= What you should do =
A verbatim printing of the entries that follow is needed; pictures must not appear in it.

= Plain-text document sources =
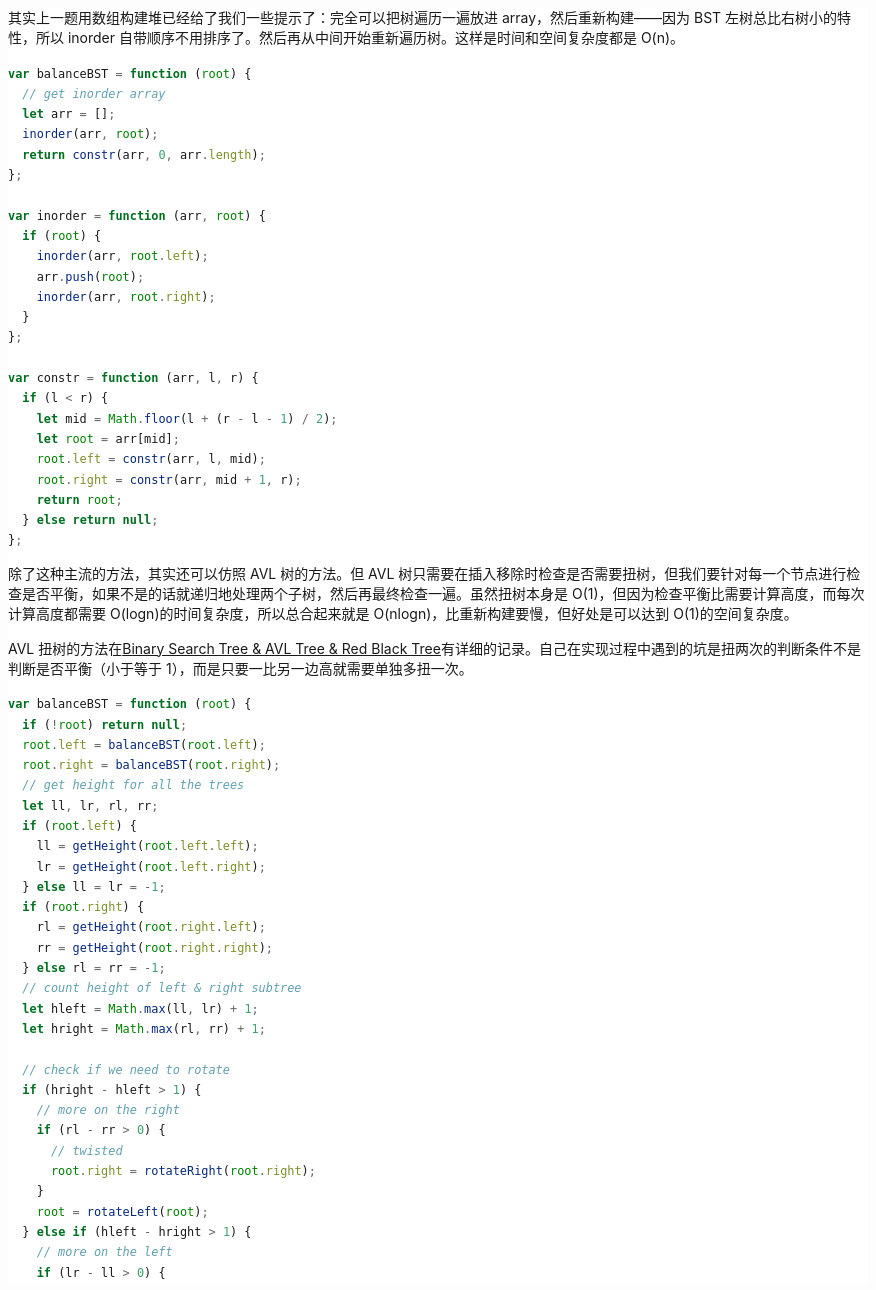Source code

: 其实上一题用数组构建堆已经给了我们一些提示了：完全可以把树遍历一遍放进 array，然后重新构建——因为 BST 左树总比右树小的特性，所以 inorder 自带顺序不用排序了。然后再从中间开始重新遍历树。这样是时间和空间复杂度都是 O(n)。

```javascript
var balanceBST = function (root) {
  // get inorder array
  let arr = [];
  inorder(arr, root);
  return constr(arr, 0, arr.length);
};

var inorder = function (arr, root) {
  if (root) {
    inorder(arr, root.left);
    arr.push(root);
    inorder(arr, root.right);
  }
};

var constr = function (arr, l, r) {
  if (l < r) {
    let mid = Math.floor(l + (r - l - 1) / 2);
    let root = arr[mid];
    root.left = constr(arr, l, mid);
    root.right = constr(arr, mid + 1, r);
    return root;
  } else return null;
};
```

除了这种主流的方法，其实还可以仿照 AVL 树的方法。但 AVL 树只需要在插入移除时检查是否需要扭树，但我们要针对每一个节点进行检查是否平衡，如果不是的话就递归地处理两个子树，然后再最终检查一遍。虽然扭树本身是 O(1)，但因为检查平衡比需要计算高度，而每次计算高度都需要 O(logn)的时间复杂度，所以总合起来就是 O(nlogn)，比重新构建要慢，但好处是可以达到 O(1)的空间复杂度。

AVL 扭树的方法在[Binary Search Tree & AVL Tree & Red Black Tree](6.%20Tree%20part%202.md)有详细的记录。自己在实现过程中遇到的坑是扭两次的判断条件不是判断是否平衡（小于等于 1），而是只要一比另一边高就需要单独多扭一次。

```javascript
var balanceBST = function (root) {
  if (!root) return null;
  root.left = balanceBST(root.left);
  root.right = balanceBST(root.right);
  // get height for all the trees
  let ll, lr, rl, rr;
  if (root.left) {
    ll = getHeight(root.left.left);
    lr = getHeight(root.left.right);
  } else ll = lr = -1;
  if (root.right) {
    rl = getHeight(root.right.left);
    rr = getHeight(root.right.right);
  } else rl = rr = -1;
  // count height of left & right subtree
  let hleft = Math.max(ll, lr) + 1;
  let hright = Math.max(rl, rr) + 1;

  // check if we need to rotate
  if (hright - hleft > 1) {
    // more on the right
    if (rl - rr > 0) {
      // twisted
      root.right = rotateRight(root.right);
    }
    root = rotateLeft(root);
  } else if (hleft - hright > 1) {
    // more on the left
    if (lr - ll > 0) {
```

= Task solution =
Source code

: 其实上一题用数组构建堆已经给了我们一些提示了：完全可以把树遍历一遍放进 array，然后重新构建——因为 BST 左树总比右树小的特性，所以 inorder 自带顺序不用排序了。然后再从中间开始重新遍历树。这样是时间和空间复杂度都是 O(n)。

```javascript
var balanceBST = function (root) {
  // get inorder array
  let arr = [];
  inorder(arr, root);
  return constr(arr, 0, arr.length);
};

var inorder = function (arr, root) {
  if (root) {
    inorder(arr, root.left);
    arr.push(root);
    inorder(arr, root.right);
  }
};

var constr = function (arr, l, r) {
  if (l < r) {
    let mid = Math.floor(l + (r - l - 1) / 2);
    let root = arr[mid];
    root.left = constr(arr, l, mid);
    root.right = constr(arr, mid + 1, r);
    return root;
  } else return null;
};
```

除了这种主流的方法，其实还可以仿照 AVL 树的方法。但 AVL 树只需要在插入移除时检查是否需要扭树，但我们要针对每一个节点进行检查是否平衡，如果不是的话就递归地处理两个子树，然后再最终检查一遍。虽然扭树本身是 O(1)，但因为检查平衡比需要计算高度，而每次计算高度都需要 O(logn)的时间复杂度，所以总合起来就是 O(nlogn)，比重新构建要慢，但好处是可以达到 O(1)的空间复杂度。

AVL 扭树的方法在[Binary Search Tree & AVL Tree & Red Black Tree](6.%20Tree%20part%202.md)有详细的记录。自己在实现过程中遇到的坑是扭两次的判断条件不是判断是否平衡（小于等于 1），而是只要一比另一边高就需要单独多扭一次。

```javascript
var balanceBST = function (root) {
  if (!root) return null;
  root.left = balanceBST(root.left);
  root.right = balanceBST(root.right);
  // get height for all the trees
  let ll, lr, rl, rr;
  if (root.left) {
    ll = getHeight(root.left.left);
    lr = getHeight(root.left.right);
  } else ll = lr = -1;
  if (root.right) {
    rl = getHeight(root.right.left);
    rr = getHeight(root.right.right);
  } else rl = rr = -1;
  // count height of left & right subtree
  let hleft = Math.max(ll, lr) + 1;
  let hright = Math.max(rl, rr) + 1;

  // check if we need to rotate
  if (hright - hleft > 1) {
    // more on the right
    if (rl - rr > 0) {
      // twisted
      root.right = rotateRight(root.right);
    }
    root = rotateLeft(root);
  } else if (hleft - hright > 1) {
    // more on the left
    if (lr - ll > 0) {
```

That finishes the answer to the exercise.